● **Text extract**

------------------------

The rest of this guide will walk you through each of these components step by step, starting with identifying the data you want to collect.
Identifying Key Data
The first step to adopting ReSim’s Metrics framework is to identify the key data that you want to collect, plot, and track over time in the ReSim Platform. To start with, we’d recommend simple data that you’re interested in plotting simply; i.e. your robot’s velocity over time. Identify where this data comes from; in our example, we’ll be reading it from our robot’s /odom topic.
Writing the schema
Firstly, we strongly recommend installing the ReSim VSCode Extension (or from Open VSX Registry for VSCode forks); it provides language support for ReSim config files and will help you avoid mistakes when emitting your data!
Look at the structure of the data you want to emit to ReSim; in our example case, we’re looking at the Odometry.twist.twist.linear data, which is a Vector3 representing the velocity of the robot in the x, y and z axis. We can write a ReSim config for this like so:
# required version header
version: 1
topics:
odom_linear_velocity:
schema:
x: float
y: float
z: float
To ease your experience with writing queries, we recommend flattening nested data structures into their own topics. Additionally, we don’t support slash characters / in topic names (sorry!). Use the content assist from the VSCode extension to explore the available data types. In-depth descriptions are provided by the extension on hover.
The config file should be saved to .resim/metrics/config.resim.yaml in your repository. You’re also welcome to save it to another path - when using the ReSim CLI to start a batch, simply pass --metrics-config-path=<YOUR_PATH> as an option. The extension will only recognise files with the .resim.yaml suffix, so follow that pattern.
emit ting your data
There are two approaches to take here; you can either emit the data live from your stack or post-hoc when your test is complete. We’ll discuss both here.
The emit API is primarily used through the Emitter class. You can pass it a config_path and an output_path . output_path is where we will write your emissions file - by default it is
/tmp/resim/outputs/emissions.resim.jsonl . When config_path is both specified and is visible to the application, we will validate the types & shape of the data being emitted to ensure it will be ingested by the ReSim platform correctly. See below for an example:
from resim.metrics.python.emissions import Emitter
emitter = new Emitter(config_path=".resim/metrics/config.resim.yaml")
emitter.emit("odom_linear_velocity", {"x": 1.0, "y": 2.0, "z": 3.0}, timestamp=0)
emitter.emit("odom_linear_velocity", {"x": 1.1, "y": 1.9, "z": 0.0}, timestamp=500000000)

------------------------

(Recorded data)
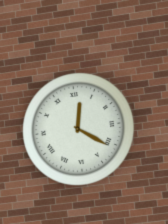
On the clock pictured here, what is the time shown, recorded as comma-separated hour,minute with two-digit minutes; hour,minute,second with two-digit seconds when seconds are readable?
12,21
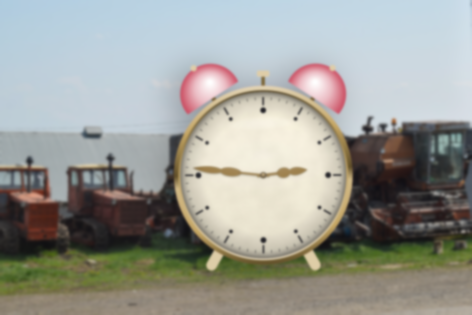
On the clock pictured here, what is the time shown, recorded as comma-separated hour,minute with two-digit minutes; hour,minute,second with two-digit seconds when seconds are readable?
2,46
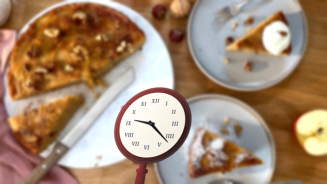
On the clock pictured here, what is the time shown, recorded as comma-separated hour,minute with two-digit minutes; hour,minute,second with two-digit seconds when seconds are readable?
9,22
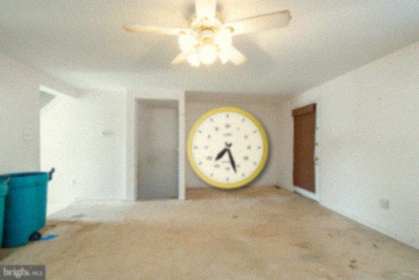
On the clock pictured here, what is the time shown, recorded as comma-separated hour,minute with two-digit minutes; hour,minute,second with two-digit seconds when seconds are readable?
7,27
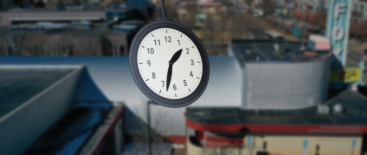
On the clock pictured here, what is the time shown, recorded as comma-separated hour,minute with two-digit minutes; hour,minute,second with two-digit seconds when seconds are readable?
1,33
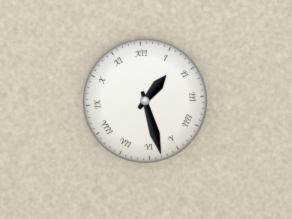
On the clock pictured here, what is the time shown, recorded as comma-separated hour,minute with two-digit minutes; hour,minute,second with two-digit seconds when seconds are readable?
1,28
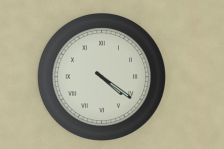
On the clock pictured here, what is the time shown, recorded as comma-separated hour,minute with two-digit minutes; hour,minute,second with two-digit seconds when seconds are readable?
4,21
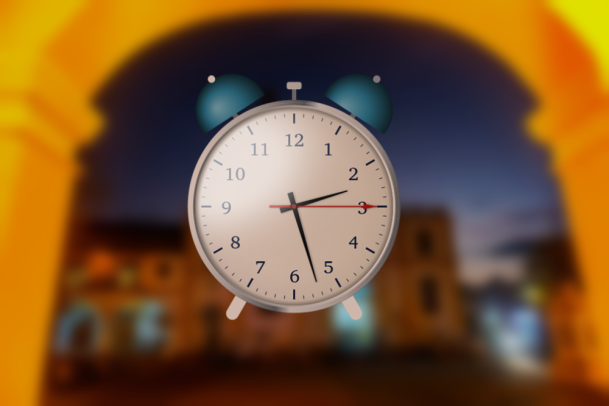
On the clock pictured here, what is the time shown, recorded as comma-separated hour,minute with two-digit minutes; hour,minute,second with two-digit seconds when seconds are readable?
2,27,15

------------------------

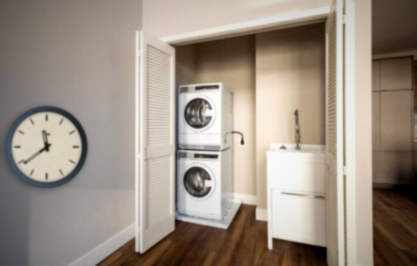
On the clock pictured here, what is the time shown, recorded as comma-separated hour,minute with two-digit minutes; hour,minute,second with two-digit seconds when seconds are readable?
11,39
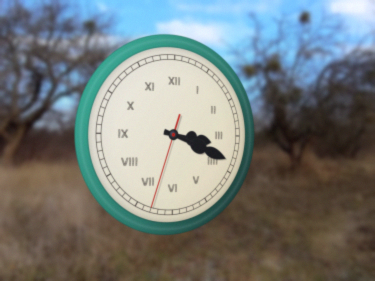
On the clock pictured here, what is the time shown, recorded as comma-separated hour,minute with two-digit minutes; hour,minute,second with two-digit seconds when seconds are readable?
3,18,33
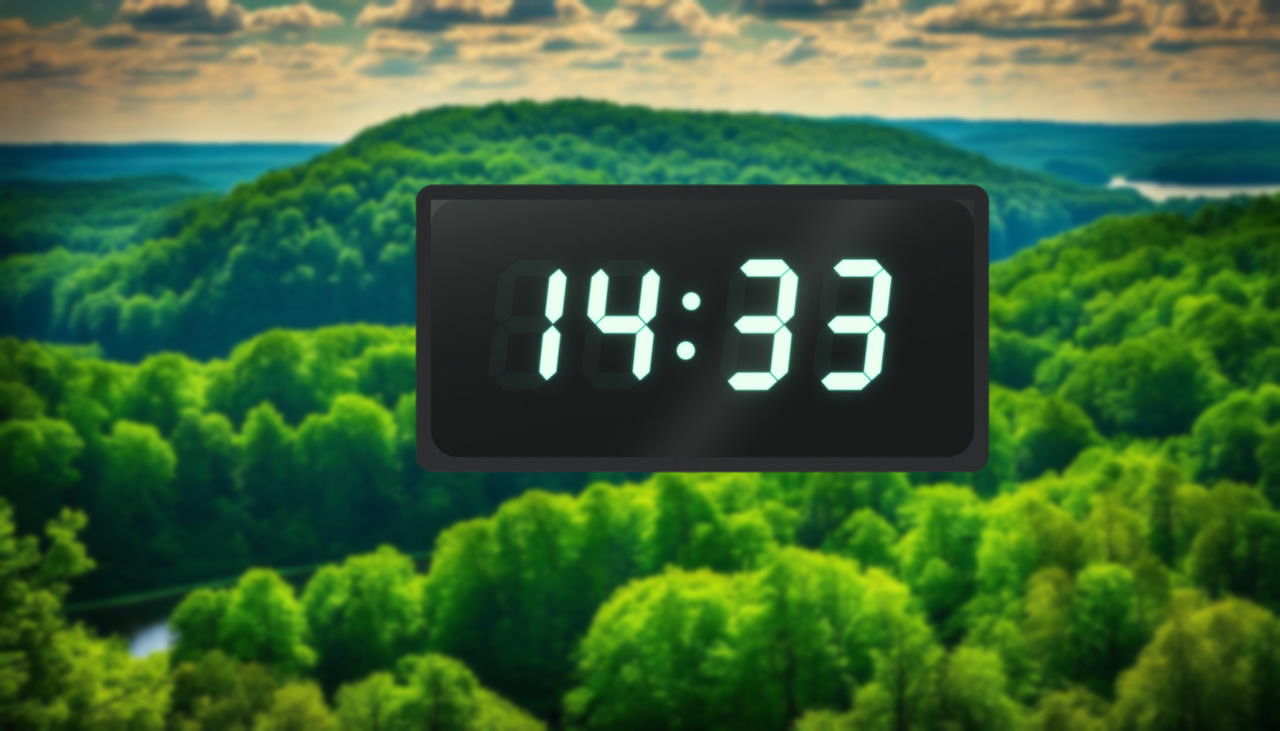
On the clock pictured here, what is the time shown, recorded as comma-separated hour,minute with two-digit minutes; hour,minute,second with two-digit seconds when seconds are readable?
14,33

------------------------

● **Your tasks**
- A) Answer these questions about the ReSim Metrics guide:
(i) Where in the repository should the config file be saved?
(ii) What is the default path of the emissions file?
(iii) Which character is not supported in topic names?
- B) Rewrite everything in the ReSim Metrics guide from "emit ting your" down to "discuss both here.", substituting "options" for "approaches".
- C) Pick up the ReSim Metrics guide from its last line and keep writing.
These records were drawn from a separate source.

● **Results for the exercise**
- A)
(i) .resim/metrics/config.resim.yaml
(ii) /tmp/resim/outputs/emissions.resim.jsonl
(iii) The slash character (/)

- B)
emit ting your data
There are two options to take here; you can either emit the data live from your stack or post-hoc when your test is complete. We’ll discuss both here.

- C)
# rejected
emitter.emit("odom_linear_velocity", {"x": "left", "y": "right", "z": "up"}, timestamp=1000000000)
Under the hood, we append these messages to your output_path. In this example, the lines would look like this:
{"$metadata": {"topic": "odom_linear_velocity", "timestamp": 0}, "$data": {"x": 1.0, "y": 2.0, "z": 3.0}}
{"$metadata": {"topic": "odom_linear_velocity", "timestamp": 500000000}, "$data": {"x": 1.1, "y": 1.9, "z": 0.0}}
...
Stack Emissions
Here’s a more fully fleshed-out code example of a stack-based emission pattern. Continuing with our ROS example, we will create a new node for our stack, the MetricsEmitter which will receive messages from the /odom ROS topic and emit them to the odom_linear_velocity ReSim topic.
from rclpy.node import Node
from resim.metrics.python.emissions import Emitter
from nav_msgs.msg import Odometry
from builtin_interfaces.msg import Time as MsgTime
from rclpy.time import Time
from typing import Optional
class MetricsEmitter(Node):
def __init__(self):
super().__init__('metrics_emitter')
self.emitter = new Emitter(config_path=".resim/metrics/config.yaml")
self.first_timestamp = None
self.odom_subscriber = self.create_subscription(Odometry, '/odom', self.odom_callback, 10)
def get_relative_timestamp(self, msg_time: Optional[MsgTime] = None) -> Optional[int]:
if self.first_goal_received_time is None:
return None
current_time: Time
if msg_time is not None:
current_time = Time.from_msg(msg_time)
else:
current_time = self.get_clock().now()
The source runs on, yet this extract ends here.